§ **WRITTEN TASK**: Quote exactly the lines from the one with "Laundry Baske" to the end of the data, both included; omit the pictures.

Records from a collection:

== == ==

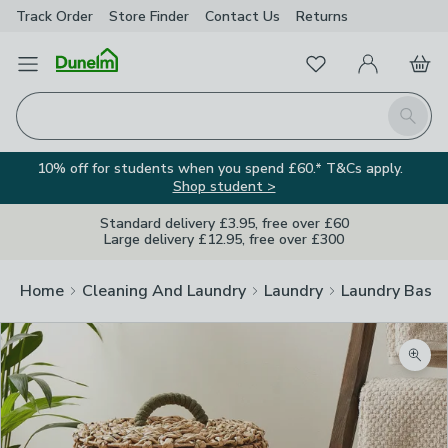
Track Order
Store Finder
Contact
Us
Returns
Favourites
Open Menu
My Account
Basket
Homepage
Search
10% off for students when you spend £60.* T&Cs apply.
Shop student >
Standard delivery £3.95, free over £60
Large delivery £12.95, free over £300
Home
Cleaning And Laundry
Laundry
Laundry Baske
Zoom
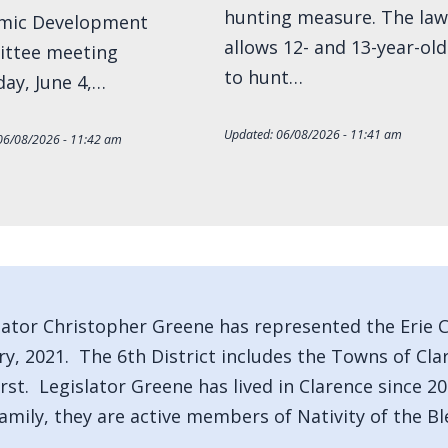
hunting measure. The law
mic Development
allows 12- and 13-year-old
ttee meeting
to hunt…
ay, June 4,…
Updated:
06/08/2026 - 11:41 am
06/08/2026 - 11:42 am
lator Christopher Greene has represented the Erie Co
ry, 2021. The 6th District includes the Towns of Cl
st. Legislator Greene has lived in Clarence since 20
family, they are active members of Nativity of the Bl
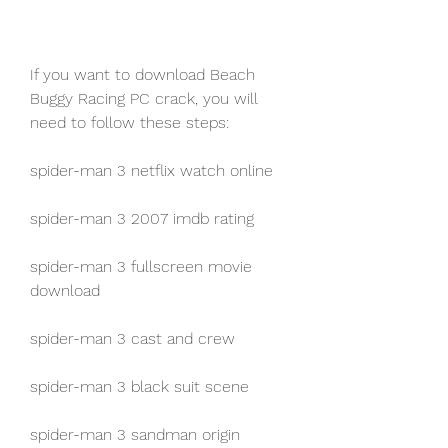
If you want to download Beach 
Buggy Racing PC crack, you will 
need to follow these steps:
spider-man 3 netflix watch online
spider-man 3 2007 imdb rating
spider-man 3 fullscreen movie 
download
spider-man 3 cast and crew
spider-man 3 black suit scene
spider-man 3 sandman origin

== == ==

§ **ANSWER FOR THE TASK**:
Laundry Baske
Zoom
hunting measure. The law
mic Development
allows 12- and 13-year-old
ttee meeting
to hunt…
ay, June 4,…
Updated:
06/08/2026 - 11:41 am
06/08/2026 - 11:42 am
lator Christopher Greene has represented the Erie Co
ry, 2021. The 6th District includes the Towns of Cl
st. Legislator Greene has lived in Clarence since 20
family, they are active members of Nativity of the Bl
If you want to download Beach 
Buggy Racing PC crack, you will 
need to follow these steps:
spider-man 3 netflix watch online
spider-man 3 2007 imdb rating
spider-man 3 fullscreen movie 
download
spider-man 3 cast and crew
spider-man 3 black suit scene
spider-man 3 sandman origin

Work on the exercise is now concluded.